Carnation thought she saw where this was going, and she didn't like it at all. From what she'd been told, Matilda lived in a very large, very old, rambling house with a dozen unused rooms, a library that looked like somebody's old garage, and an attic-like upper room so stuffed with furniture and spiders people had been afraid to enter it even when Dave and Arty were little.

Dave was laughing outright now. "Don't tell me, don't tell me," he said. "You'd still love to do it, but unfortunately you just got the most amazing travel opportunity with an old college buddy you just can't say no to and--"

"And I feel bad leaving her hanging and all," Arty continued, nodding heartily, "so I promised her a replacement!" He leaned over and clapped his niece on the shoulder. "And you, my darling dear, would be ideally suited for the task."

"But--" Carnation started, carefully sealing the bag of M'n'Ms and wondering how on earth she was going to get out of this.

"It would be really good for you, Cara," her father said seriously.

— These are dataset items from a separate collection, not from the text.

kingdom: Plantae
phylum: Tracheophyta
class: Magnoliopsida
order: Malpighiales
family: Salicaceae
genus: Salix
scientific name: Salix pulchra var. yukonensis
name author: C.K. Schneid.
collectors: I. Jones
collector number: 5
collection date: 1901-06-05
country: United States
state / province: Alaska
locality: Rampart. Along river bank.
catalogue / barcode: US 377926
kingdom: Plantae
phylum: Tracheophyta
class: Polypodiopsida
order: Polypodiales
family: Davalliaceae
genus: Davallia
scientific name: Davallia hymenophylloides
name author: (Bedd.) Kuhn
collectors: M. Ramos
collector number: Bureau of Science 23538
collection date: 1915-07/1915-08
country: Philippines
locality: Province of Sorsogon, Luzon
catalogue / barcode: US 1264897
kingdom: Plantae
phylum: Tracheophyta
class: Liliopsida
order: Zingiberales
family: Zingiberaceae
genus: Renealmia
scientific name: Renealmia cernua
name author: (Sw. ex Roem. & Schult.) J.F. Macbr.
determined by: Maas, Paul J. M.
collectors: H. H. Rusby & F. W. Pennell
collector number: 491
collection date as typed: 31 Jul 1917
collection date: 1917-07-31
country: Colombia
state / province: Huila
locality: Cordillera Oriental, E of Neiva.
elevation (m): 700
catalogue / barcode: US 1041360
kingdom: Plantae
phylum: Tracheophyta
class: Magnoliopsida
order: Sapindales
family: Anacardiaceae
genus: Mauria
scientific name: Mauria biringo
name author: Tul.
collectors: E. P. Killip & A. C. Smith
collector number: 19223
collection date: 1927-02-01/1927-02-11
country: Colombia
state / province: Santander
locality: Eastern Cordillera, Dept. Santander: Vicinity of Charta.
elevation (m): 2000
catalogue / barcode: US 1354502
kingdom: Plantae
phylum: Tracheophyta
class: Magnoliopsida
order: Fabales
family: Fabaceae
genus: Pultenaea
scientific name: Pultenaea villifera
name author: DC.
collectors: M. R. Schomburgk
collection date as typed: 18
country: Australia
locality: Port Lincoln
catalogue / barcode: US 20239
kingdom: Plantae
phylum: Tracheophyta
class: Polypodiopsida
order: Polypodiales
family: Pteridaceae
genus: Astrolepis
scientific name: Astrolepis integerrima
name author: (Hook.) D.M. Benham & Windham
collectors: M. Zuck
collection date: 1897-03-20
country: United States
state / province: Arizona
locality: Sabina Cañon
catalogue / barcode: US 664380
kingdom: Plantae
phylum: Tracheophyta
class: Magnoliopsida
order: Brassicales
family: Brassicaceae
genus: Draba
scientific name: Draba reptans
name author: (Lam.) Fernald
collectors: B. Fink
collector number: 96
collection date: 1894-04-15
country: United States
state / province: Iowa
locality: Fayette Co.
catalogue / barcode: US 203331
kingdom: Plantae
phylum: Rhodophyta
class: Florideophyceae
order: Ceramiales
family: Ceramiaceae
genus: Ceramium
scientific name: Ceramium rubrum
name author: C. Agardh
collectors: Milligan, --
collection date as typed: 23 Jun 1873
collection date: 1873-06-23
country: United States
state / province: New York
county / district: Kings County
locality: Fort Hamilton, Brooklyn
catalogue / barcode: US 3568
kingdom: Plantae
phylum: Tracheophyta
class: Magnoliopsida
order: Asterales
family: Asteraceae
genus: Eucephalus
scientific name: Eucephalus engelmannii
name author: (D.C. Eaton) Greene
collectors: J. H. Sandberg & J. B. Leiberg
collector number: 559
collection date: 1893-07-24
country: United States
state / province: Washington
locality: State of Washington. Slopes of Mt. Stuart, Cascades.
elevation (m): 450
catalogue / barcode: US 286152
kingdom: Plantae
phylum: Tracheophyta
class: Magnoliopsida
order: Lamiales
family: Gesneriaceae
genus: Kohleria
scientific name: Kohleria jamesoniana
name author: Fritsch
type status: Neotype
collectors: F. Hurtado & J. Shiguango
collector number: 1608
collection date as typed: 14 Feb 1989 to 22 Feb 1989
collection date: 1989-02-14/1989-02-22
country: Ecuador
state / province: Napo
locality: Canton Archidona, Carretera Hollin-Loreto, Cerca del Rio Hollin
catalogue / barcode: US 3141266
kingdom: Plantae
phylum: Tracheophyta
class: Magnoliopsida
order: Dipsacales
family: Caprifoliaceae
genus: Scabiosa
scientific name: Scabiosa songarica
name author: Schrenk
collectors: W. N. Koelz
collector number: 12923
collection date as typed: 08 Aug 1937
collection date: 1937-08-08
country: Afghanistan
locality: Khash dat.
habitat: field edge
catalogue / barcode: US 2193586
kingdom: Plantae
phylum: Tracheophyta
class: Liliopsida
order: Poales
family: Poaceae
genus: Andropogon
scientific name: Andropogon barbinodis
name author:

Too seriously. Carnation sized him up. "Really," he continued, apparently oblivious to her reaction. "You'd learn... responsibility."

"That's what pets are for," she countered. "Why do I want to go clean out some crazy lady's attic?"

Uncle Arty's arm swooped in and scooped up her bag of MnM's, lying forgotten on the ground. Too late, Carnation realized her tactical error, but she was too slow to stop him.

"Why do you love MnM's?" Uncle Arty teased, holding the bag perilously close to the fire. At her horrified expression, he tossed them over his shoulder, and they were lost in the darkness somewhere by her father, who was giving her the innocent, "What, me?" look.

Carnation knew when she was outnumbered. Throwing her hands in the air, she gave in to the inevitable. "All right, all right! I'll go! Just give me my MnM's back."

Dave and Arty graciously handed them over.

"Now if you don't mind," Carnation said with an attempt at haughtiness, "I am going to bed."

Their quiet laughter followed her all the way back to her tent.



2. The Previous Beginning


The Pepper family reunion was just where Carnation came in, of course. Another, earlier beginning had already... well, begun.

And well begun it was.

The great god Mica, claimed solely by the strange indigenous peoples of a faraway, little-known and less-explored European country, was the god of Chance. His siamese twin brother Bart was the god of Probability. Between them, legend has it, they compiled the Ledger of Universal Reckoning. (Some of the more theologically-minded natives suggested it was more accurate to say "forged" rather than "compiled," but an unfortunate confusion of homographs--which are like homonyms, only consistent spellers--resulted in their untimely deaths by angry religious mob.) This unusually cosmic document came to be known as Heath, by a mysterious process only Bart really understood and claimed had something do with some guy no one had ever heard of named Arthur Dent.

Replicas of Heath remained at the center of Mica-Bart temples for centuries, long after the famed original had been lost. But as Bart could have told anyone who was willing to listen, it probably wasn't really lost. Few important things really are.

And, in fact, it wasn't. A red-haired American archaeologist with Indiana Jones-delusions was poking around a rival's dig one day and found it in a pile of discared rocks. From there it was passed on, expert to expert, unrecognized and unprotected, until it was swapped by one fraud to another in exchange for some "Helioprator Rex" bones, took a dive into the antiquities black market, was sold to an unnamed and obscenely rich private collector in New York, and eventually, decades later, turned up at at a rummage sale in Haiawatha, Kansas.

Madam Eyebrow was browsing idly, generally disappointed by the selection, when she lifted up a particularly garish set of plaid rubber placemats and found it underneath. She was the first person in a handful of centuries to realize exactly what it was. She promptly bought it for fifty cents.

The next day, she sold her home, her local Subway, packed up her feline farm, and moved to Middle. And there she waited.